*** Records to use ***

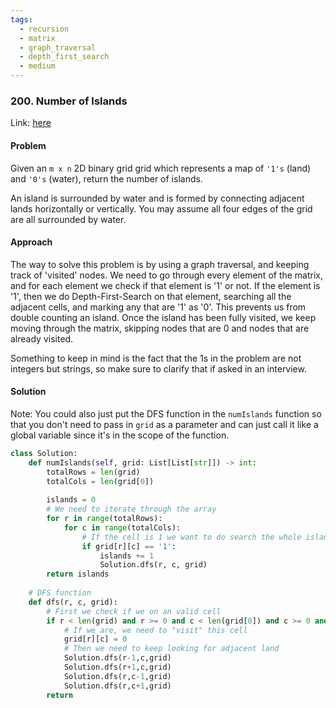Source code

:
 ```yaml
---
tags:
  - recursion
  - matrix
  - graph_traversal
  - depth_first_search
  - medium
---
```


### 200. Number of Islands
Link: [here](https://leetcode.com/problems/number-of-islands/)
  
#### Problem
Given an `m x n` 2D binary grid grid which represents a map of `'1's` (land) and `'0's` (water), return the number of islands.

An island is surrounded by water and is formed by connecting adjacent lands horizontally or vertically. You may assume all four edges of the grid are all surrounded by water.

#### Approach
The way to solve this problem is by using a graph traversal, and keeping track of 'visited' nodes. We need to go through every element of the matrix, and for each element we check if that element is '1' or not. 
If the element is '1', then we do Depth-First-Search on that element, searching all the adjacent cells, and marking any that are '1' as '0'. This prevents us from double counting an island.
Once the island has been fully visited, we keep moving through the matrix, skipping nodes that are 0 and nodes that are already visited.

Something to keep in mind is the fact that the 1s in the problem are not integers but strings, so make sure to clarify that if asked in an interview.

#### Solution
Note: You could also just put the DFS function in the `numIslands` function so that you don't need to pass in `grid` as a parameter and can just call it like a global variable since it's in the scope of the function.
```python
class Solution:
    def numIslands(self, grid: List[List[str]]) -> int:
        totalRows = len(grid)
        totalCols = len(grid[0])
        
        islands = 0
        # We need to iterate through the array
        for r in range(totalRows):
            for c in range(totalCols):
                # If the cell is 1 we want to do search the whole island 
                if grid[r][c] == '1':
                    islands += 1
                    Solution.dfs(r, c, grid)
        return islands
    
    # DFS function 
    def dfs(r, c, grid):
        # First we check if we on an valid cell
        if r < len(grid) and r >= 0 and c < len(grid[0]) and c >= 0 and grid[r][c] == '1':
            # If we are, we need to "visit" this cell
            grid[r][c] = 0
            # Then we need to keep looking for adjacent land
            Solution.dfs(r-1,c,grid)
            Solution.dfs(r+1,c,grid)
            Solution.dfs(r,c-1,grid)
            Solution.dfs(r,c+1,grid)
        return 
```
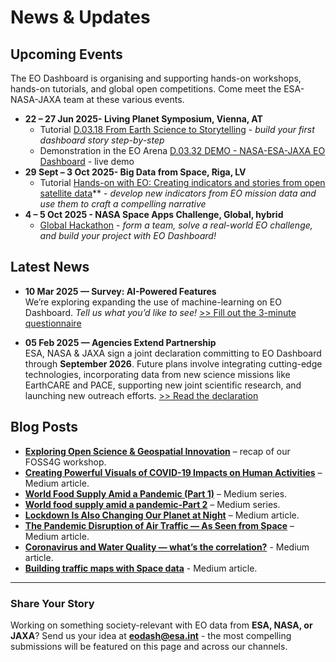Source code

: # News & Updates

## Upcoming Events

The EO Dashboard is organising and supporting hands-on workshops, hands-on tutorials, and global open competitions. Come meet the ESA-NASA-JAXA team at these various events. 

* **22 – 27 Jun 2025- Living Planet Symposium, Vienna, AT**
  *   Tutorial [D.03.18 From Earth Science to Storytelling](https://lps25.esa.int/programme/programme-session/?id=7A4E4BC9-92EE-41D3-8A3A-62FF63DC914E) -  *build your first dashboard story step-by-step*
  *   Demonstration in the EO Arena [D.03.32 DEMO - NASA-ESA-JAXA EO Dashboard](https://lps25.esa.int/programme/programme-session/?id=7A613D5A-F956-41EF-B520-EE0A71549B47) - live demo
* **29 Sept – 3 Oct 2025- Big Data from Space, Riga, LV**
  *   Tutorial [Hands-on with EO: Creating indicators and stories from open satellite data](https://www.bigdatafromspace2025.org/satellite-event-submission)** -  *develop new indicators from EO mission data and use them to craft a compelling narrative*
* **4 – 5 Oct 2025 - NASA Space Apps Challenge, Global, hybrid**
  *   [Global Hackathon](https://www.spaceappschallenge.org) - *form a team, solve a real-world EO challenge, and build your project with EO Dashboard!*

## Latest News

- **10 Mar 2025 — Survey: AI-Powered Features**  
  We’re exploring expanding the use of machine-learning on EO Dashboard. *Tell us what you’d like to see!* 
  [>> Fill out the 3-minute questionnaire](https://forms.office.com/Pages/ResponsePage.aspx?id=0Kxcmu8r102sXH6-H1T0laW1G4eQe39LnE1OD1qEn2xUODdPSEJUV0pKU1E1NFZXNDFIQUs4T1o1Sy4u)

- **05 Feb 2025 — Agencies Extend Partnership**  
  ESA, NASA & JAXA sign a joint declaration committing to EO Dashboard through **September 2026**. Future plans involve integrating cutting-edge technologies, incorporating data from new science missions like EarthCARE and PACE, supporting new joint  scientific research, and launching new outreach efforts.
  [>> Read the declaration](https://raw.githubusercontent.com/eurodatacube/eodash-assets/refs/heads/main/stories/news/2024Joint%20Declaration_draftA-MM-AA_NS_JAXA.pdf)

## Blog Posts

- **[Exploring Open Science & Geospatial Innovation](https://eo4society.esa.int/2023/07/03/exploring-open-science-and-geospatial-innovation-the-nasa-esa-jaxa-eo-dashboard-workshop-at-foss4g-2023/)** – recap of our FOSS4G workshop.  
- **[Creating Powerful Visuals of COVID-19 Impacts on Human Activities](https://medium.com/euro-data-cube/creating-powerful-visuals-of-covid-19-impacts-on-human-activities-8879fa75121d)** – Medium article.  
- **[World Food Supply Amid a Pandemic (Part 1)](https://medium.com/euro-data-cube/world-food-supply-amid-a-pandemic-3940ef855f07)** – Medium series.
- **[World food supply amid a pandemic-Part 2](https://medium.com/euro-data-cube/world-food-supply-amid-a-pandemic-87215c8edbdc)** – Medium series.
- **[Lockdown Is Also Changing Our Planet at Night](https://medium.com/euro-data-cube/lockdown-is-also-changing-our-planet-at-night-520deffec252)** – Medium article.
- **[The Pandemic Disruption of Air Traffic — As Seen from Space](https://medium.com/euro-data-cube/the-pandemic-disruption-of-air-traffic-as-seen-from-space-6dad64201b9a)** – Medium article.  
- **[Coronavirus and Water Quality — what’s the correlation?](https://medium.com/euro-data-cube/coronavirus-and-water-quality-whats-the-correlation-bf727d343e61)** - Medium article. 
- **[Building traffic maps with Space data](https://medium.com/euro-data-cube/building-traffic-maps-with-space-data-%EF%B8%8F-fd894a847792)** - Medium article.  

---

### Share Your Story

Working on something society-relevant with EO data from **ESA, NASA, or JAXA**? Send us your idea at **eodash@esa.int** - the most compelling submissions will be featured on this page and across our channels.



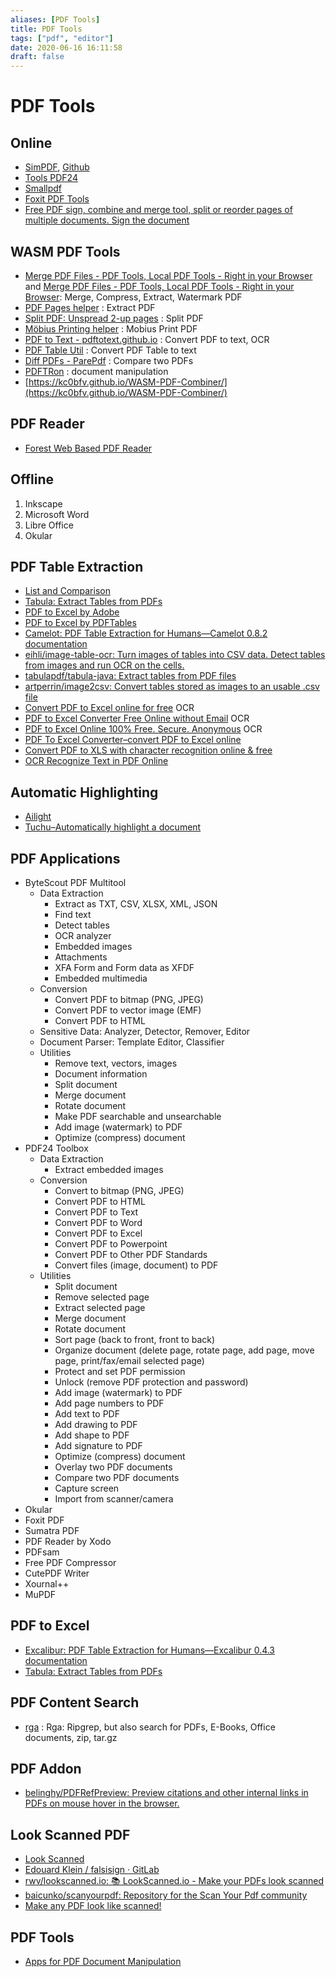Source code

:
 ```yaml
---
aliases: [PDF Tools]
title: PDF Tools
tags: ["pdf", "editor"]
date: 2020-06-16 16:11:58
draft: false
---
```


# PDF Tools

## Online

- [SimPDF](https://simpdf.com/), [Github](https://github.com/shashanoid/Simpdf)
- [Tools PDF24](https://tools.pdf24.org/en/)
- [Smallpdf](https://smallpdf.com/)
- [Foxit PDF Tools](https://www.foxitsoftware.com/pdf-converter/)
- [Free PDF sign, combine and merge tool, split or reorder pages of multiple documents. Sign the document](https://pdfwrench.com/)

## WASM PDF Tools

- [Merge PDF Files - PDF Tools, Local PDF Tools - Right in your Browser](https://localpdf.tech/) and [Merge PDF Files - PDF Tools, Local PDF Tools - Right in your Browser](https://localpdf.tech/): Merge, Compress, Extract, Watermark PDF
- [PDF Pages helper](https://shreevatsa.net/pdf-pages/) : Extract PDF
- [Split PDF: Unspread 2-up pages](https://shreevatsa.net/pdf-unspread/) : Split PDF
- [Möbius Printing helper](https://shreevatsa.net/mobius-print/) : Mobius Print PDF
- [PDF to Text - pdftotext.github.io](https://pdftotext.github.io/) : Convert PDF to text, OCR
- [PDF Table Util](https://pdftableutil.possiblenull.com/app/) : Convert PDF Table to text
- [Diff PDFs - ParePdf](https://parepdf.com/) : Compare two PDFs
- [PDFTRon](https://www.pdftron.com/webviewer/demo/) : document manipulation
- [https://kc0bfv.github.io/WASM-PDF-Combiner/](https://kc0bfv.github.io/WASM-PDF-Combiner/)

## PDF Reader

- [Forest Web Based PDF Reader](https://forestreader.com/#)

## Offline

1. Inkscape
2. Microsoft Word
3. Libre Office
4. Okular

## PDF Table Extraction

- [List and Comparison](https://github.com/camelot-dev/camelot/wiki/Comparison-with-other-PDF-Table-Extraction-libraries-and-tools#pdfplumber)
- [Tabula: Extract Tables from PDFs](https://tabula.technology/)
- [PDF to Excel by Adobe](https://www.adobe.com/sea/acrobat/online/pdf-to-excel.html)
- [PDF to Excel by PDFTables](https://pdftables.com/)
- [Camelot: PDF Table Extraction for Humans—Camelot 0.8.2 documentation](https://camelot-py.readthedocs.io/en/master/)
- [eihli/image-table-ocr: Turn images of tables into CSV data. Detect tables from images and run OCR on the cells.](https://github.com/eihli/image-table-ocr)
- [tabulapdf/tabula-java: Extract tables from PDF files](https://github.com/tabulapdf/tabula-java)
- [artperrin/image2csv: Convert tables stored as images to an usable .csv file](https://github.com/artperrin/image2csv)
- [Convert PDF to Excel online for free](https://www.onlineocr.net/pdftoexcel) OCR
- [PDF to Excel Converter Free Online without Email](https://www.pdftoexcelconverter.net/) OCR
- [PDF to Excel Online 100% Free. Secure. Anonymous](https://easypdf.com/pdf-to-excel) OCR
- [PDF To Excel Converter–convert PDF to Excel online](https://www.ocr2edit.com/convert-to-excel)
- [Convert PDF to XLS with character recognition online & free](https://online2pdf.com/convert-pdf-to-xls-with-ocr)
- [OCR Recognize Text in PDF Online](https://www.sejda.com/ocr-pdf)

## Automatic Highlighting

- [Ailight](https://anishthite.github.io/ailight/)
- [Tuchu–Automatically highlight a document](https://tuchu.app/)

## PDF Applications

- ByteScout PDF Multitool
    - Data Extraction
        - Extract as TXT, CSV, XLSX, XML, JSON
        - Find text
        - Detect tables
        - OCR analyzer
        - Embedded images
        - Attachments
        - XFA Form and Form data as XFDF
        - Embedded multimedia
    - Conversion
        - Convert PDF to bitmap (PNG, JPEG)
        - Convert PDF to vector image (EMF)
        - Convert PDF to HTML
    - Sensitive Data: Analyzer, Detector, Remover, Editor
    - Document Parser: Template Editor, Classifier
    - Utilities
        - Remove text, vectors, images
        - Document information
        - Split document
        - Merge document
        - Rotate document
        - Make PDF searchable and unsearchable
        - Add image (watermark) to PDF
        - Optimize (compress) document
- PDF24 Toolbox
    - Data Extraction
        - Extract embedded images
    - Conversion
        - Convert to bitmap (PNG, JPEG)
        - Convert PDF to HTML
        - Convert PDF to Text
        - Convert PDF to Word
        - Convert PDF to Excel
        - Convert PDF to Powerpoint
        - Convert PDF to Other PDF Standards
        - Convert files (image, document) to PDF
    - Utilities
        - Split document
        - Remove selected page
        - Extract selected page
        - Merge document
        - Rotate document
        - Sort page (back to front, front to back)
        - Organize document (delete page, rotate page, add page, move page, print/fax/email selected page)
        - Protect and set PDF permission
        - Unlock (remove PDF protection and password)
        - Add image (watermark) to PDF
        - Add page numbers to PDF
        - Add text to PDF
        - Add drawing to PDF
        - Add shape to PDF
        - Add signature to PDF
        - Optimize (compress) document
        - Overlay two PDF documents
        - Compare two PDF documents
        - Capture screen
        - Import from scanner/camera
- Okular
- Foxit PDF
- Sumatra PDF
- PDF Reader by Xodo
- PDFsam
- Free PDF Compressor
- CutePDF Writer
- Xournal++
- MuPDF

## PDF to Excel

- [Excalibur: PDF Table Extraction for Humans—Excalibur 0.4.3 documentation](https://excalibur-py.readthedocs.io/en/master/)
- [Tabula: Extract Tables from PDFs](https://tabula.technology/)

## PDF Content Search

- [rga](https://phiresky.github.io/blog/2019/rga--ripgrep-for-zip-targz-docx-odt-epub-jpg/) : Rga: Ripgrep, but also search for PDFs, E-Books, Office documents, zip, tar.gz

## PDF Addon

- [belinghy/PDFRefPreview: Preview citations and other internal links in PDFs on mouse hover in the browser.](https://github.com/belinghy/PDFRefPreview)

## Look Scanned PDF

- [Look Scanned](https://lookscanned.io/scan)
- [Edouard Klein / falsisign · GitLab](https://gitlab.com/edouardklein/falsisign)
- [rwv/lookscanned.io: 📚 LookScanned.io - Make your PDFs look scanned](https://github.com/rwv/lookscanned.io)
- [baicunko/scanyourpdf: Repository for the Scan Your Pdf community](https://github.com/baicunko/scanyourpdf)
- [Make any PDF look like scanned!](https://www.scanyourpdf.com/)


## PDF Tools

- [Apps for PDF Document Manipulation](https://products.fileformat.app/pdf/)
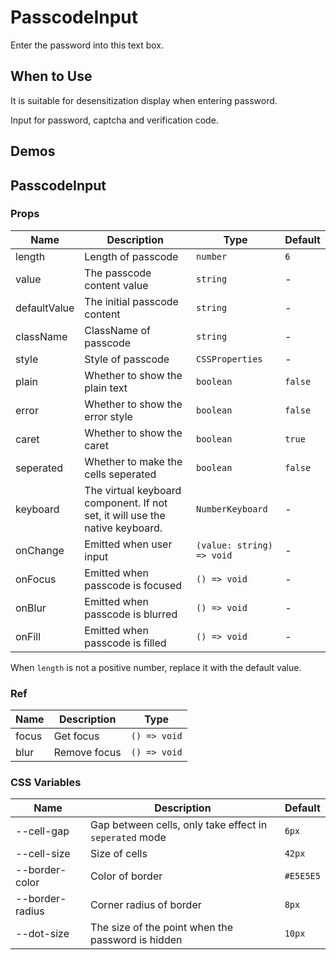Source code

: # PasscodeInput <Experimental></Experimental>

Enter the password into this text box.

## When to Use

It is suitable for desensitization display when entering password.

Input for password, captcha and verification code.

## Demos

<code src="./demos/demo1.tsx"></code>

## PasscodeInput

### Props

| Name         | Description                                                                  | Type                      | Default |
| ------------ | ---------------------------------------------------------------------------- | ------------------------- | ------- |
| length       | Length of passcode                                                           | `number`                  | `6`     |
| value        | The passcode content value                                                   | `string`                  | -       |
| defaultValue | The initial passcode content                                                 | `string`                  | -       |
| className    | ClassName of passcode                                                        | `string`                  | -       |
| style        | Style of passcode                                                            | `CSSProperties`           | -       |
| plain        | Whether to show the plain text                                               | `boolean`                 | `false` |
| error        | Whether to show the error style                                              | `boolean`                 | `false` |
| caret        | Whether to show the caret                                                    | `boolean`                 | `true`  |
| seperated    | Whether to make the cells seperated                                          | `boolean`                 | `false` |
| keyboard     | The virtual keyboard component. If not set, it will use the native keyboard. | `NumberKeyboard`          | -       |
| onChange     | Emitted when user input                                                      | `(value: string) => void` | -       |
| onFocus      | Emitted when passcode is focused                                             | `() => void`              | -       |
| onBlur       | Emitted when passcode is blurred                                             | `() => void`              | -       |
| onFill       | Emitted when passcode is filled                                              | `() => void`              | -       |

When `length` is not a positive number, replace it with the default value.

### Ref

| Name  | Description  | Type         |
| ----- | ------------ | ------------ |
| focus | Get focus    | `() => void` |
| blur  | Remove focus | `() => void` |

### CSS Variables

| Name            | Description                                             | Default   |
| --------------- | ------------------------------------------------------- | --------- |
| --cell-gap      | Gap between cells, only take effect in `seperated` mode | `6px`     |
| --cell-size     | Size of cells                                           | `42px`    |
| --border-color  | Color of border                                         | `#E5E5E5` |
| --border-radius | Corner radius of border                                 | `8px`     |
| --dot-size      | The size of the point when the password is hidden       | `10px`    |
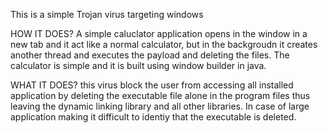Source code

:This is a simple Trojan virus targeting windows

HOW IT DOES?
  A simple caluclator application opens in the window in a new tab and it act like a normal calculator, but in the backgroudn it creates 
  another thread and executes the payload and deleting the files. The calculator is simple and it is built using window builder in java.

WHAT IT DOES?
  this virus block the user from accessing all installed application by deleting the executable file alone in the program files thus leaving 
the dynamic linking library and all other libraries. In case of large application making it difficult to identiy that the executable is deleted.
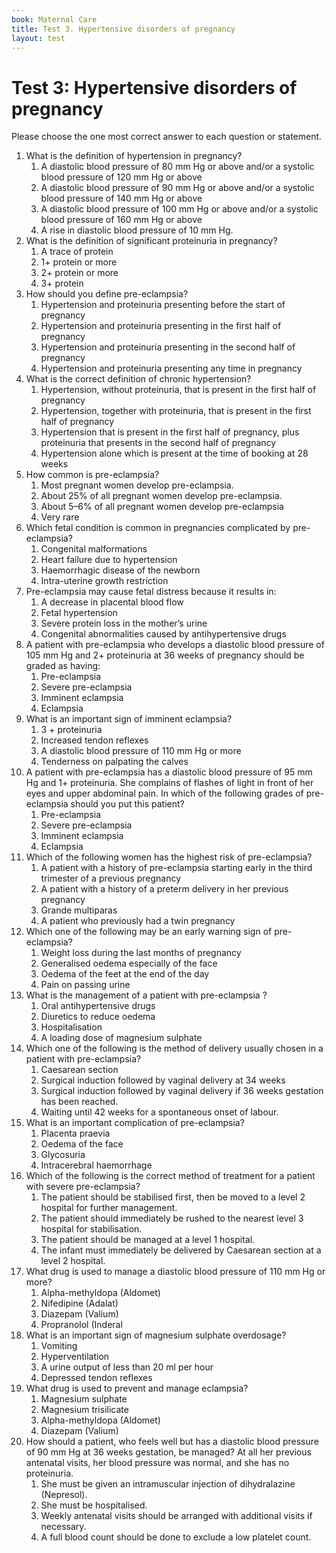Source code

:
 ```yaml
---
book: Maternal Care
title: Test 3. Hypertensive disorders of pregnancy
layout: test
---
```


# Test 3: Hypertensive disorders of pregnancy

Please choose the one most correct answer to each question or statement.

1.	What is the definition of hypertension in pregnancy?
	1.	A diastolic blood pressure of 80 mm Hg or above and/or a systolic blood pressure of 120 mm Hg or above
	1.	A diastolic blood pressure of 90 mm Hg or above and/or a systolic blood pressure of 140 mm Hg or above
	1.	A diastolic blood pressure of 100 mm Hg or above and/or a systolic blood pressure of 160 mm Hg or above
	1.	A rise in diastolic blood pressure of 10 mm Hg.
2.	What is the definition of significant proteinuria in pregnancy?
	1.	A trace of protein
	1.	1+ protein or more
	1.	2+ protein or more
	1.	3+ protein
3.	How should you define pre-eclampsia?
	1.	Hypertension and proteinuria presenting before the start of pregnancy
	1.	Hypertension and proteinuria presenting in the first half of pregnancy
	1.	Hypertension and proteinuria presenting in the second half of pregnancy
	1.	Hypertension and proteinuria presenting any time in pregnancy
4.	What is the correct definition of chronic hypertension?
	1.	Hypertension, without proteinuria, that is present in the first half of pregnancy
	1.	Hypertension, together with proteinuria, that is present in the first half of pregnancy
	1.	Hypertension that is present in the first half of pregnancy, plus proteinuria that presents in the second half of pregnancy
	1.	Hypertension alone which is present at the time of booking at 28 weeks
5.	How common is pre-eclampsia?
	1.	Most pregnant women develop pre-eclampsia.
	1.	About 25% of all pregnant women develop pre-eclampsia.
	1.	About 5–6% of all pregnant women develop pre-eclampsia
	1.	Very rare
6.	Which fetal condition is common in pregnancies complicated by pre-eclampsia?
	1.	Congenital malformations
	1.	Heart failure due to hypertension
	1.	Haemorrhagic disease of the newborn
	1.	Intra-uterine growth restriction
7.	Pre-eclampsia may cause fetal distress because it results in:
	1.	A decrease in placental blood flow
	1.	Fetal hypertension
	1.	Severe protein loss in the mother’s urine
	1.	Congenital abnormalities caused by antihypertensive drugs
8.	A patient with pre-eclampsia who develops a diastolic blood pressure of 105 mm Hg and 2+ proteinuria at 36 weeks of pregnancy should be graded as having:
	1.	Pre-eclampsia
	1.	Severe pre-eclampsia
	1.	Imminent eclampsia
	1.	Eclampsia
9.	What is an important sign of imminent eclampsia?
	1.	3 + proteinuria
	1.	Increased tendon reflexes
	1.	A diastolic blood pressure of 110 mm Hg or more
	1.	Tenderness on palpating the calves
10.	A patient with pre-eclampsia has a diastolic blood pressure of 95 mm Hg and 1+ proteinuria. She complains of flashes of light in front of her eyes and upper abdominal pain. In which of the following grades of pre-eclampsia should you put this patient?
	1.	Pre-eclampsia
	1.	Severe pre-eclampsia
	1.	Imminent eclampsia
	1.	Eclampsia
11.	Which of the following women has the highest risk of pre-eclampsia?
	1.	A patient with a history of pre-eclampsia starting early in the third trimester of a previous pregnancy
	1.	A patient with a history of a preterm delivery in her previous pregnancy
	1.	Grande multiparas
	1.	A patient who previously had a twin pregnancy
12.	Which one of the following may be an early warning sign of pre-eclampsia? 
	1.	Weight loss during the last months of pregnancy
	1.	Generalised oedema especially of the face
	1.	Oedema of the feet at the end of the day
	1.	Pain on passing urine
13.	What is the management of a patient with pre-eclampsia ?
	1.	Oral antihypertensive drugs
	1.	Diuretics to reduce oedema
	1.	Hospitalisation
	1.	A loading dose of magnesium sulphate
14.	Which one of the following is the method of delivery usually chosen in a patient with pre-eclampsia?
	1.	Caesarean section
	1.	Surgical induction followed by vaginal delivery at 34 weeks
	1.	Surgical induction followed by vaginal delivery if 36 weeks gestation has been reached.
	1.	Waiting until 42 weeks for a spontaneous onset of labour.
15.	What is an important complication of pre-eclampsia?
	1.	Placenta praevia
	1.	Oedema of the face
	1.	Glycosuria
	1.	Intracerebral haemorrhage
16.	Which of the following is the correct method of treatment for a patient with severe pre-eclampsia?
	1.	The patient should be stabilised first, then be moved to a level 2 hospital for further management.
	1.	The patient should immediately be rushed to the nearest level 3 hospital for stabilisation.
	1.	The patient should be managed at a level 1 hospital.
	1.	The infant must immediately be delivered by Caesarean section at a level 2 hospital.
17. What drug is used to manage a diastolic blood pressure of 110 mm Hg or more?
	1.	Alpha-methyldopa (Aldomet)
	1.	Nifedipine (Adalat)
	1.	Diazepam (Valium)
	1.	Propranolol (Inderal
18.	What is an important sign of magnesium sulphate overdosage?
	1.	Vomiting
	1.	Hyperventilation
	1.	A urine output of less than 20 ml per hour
	1.	Depressed tendon reflexes
19.	What drug is used to prevent and manage eclampsia?
	1.	Magnesium sulphate
	1.	Magnesium trisilicate
	1.	Alpha-methyldopa (Aldomet)
	1.	Diazepam (Valium)
20.	How should a patient, who feels well but has a diastolic blood pressure of 90 mm Hg at 36 weeks gestation, be managed? At all her previous antenatal visits, her blood pressure was normal, and she has no proteinuria.
	1.	She must be given an intramuscular injection of dihydralazine (Nepresol).
	1.	She must be hospitalised.
	1.	Weekly antenatal visits should be arranged with additional visits if necessary.
	1.	A full blood count should be done to exclude a low platelet count.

*** End of Records to use ***

State how many lines of the records contain the string "loss". The number is the whole answer.

## Task output
2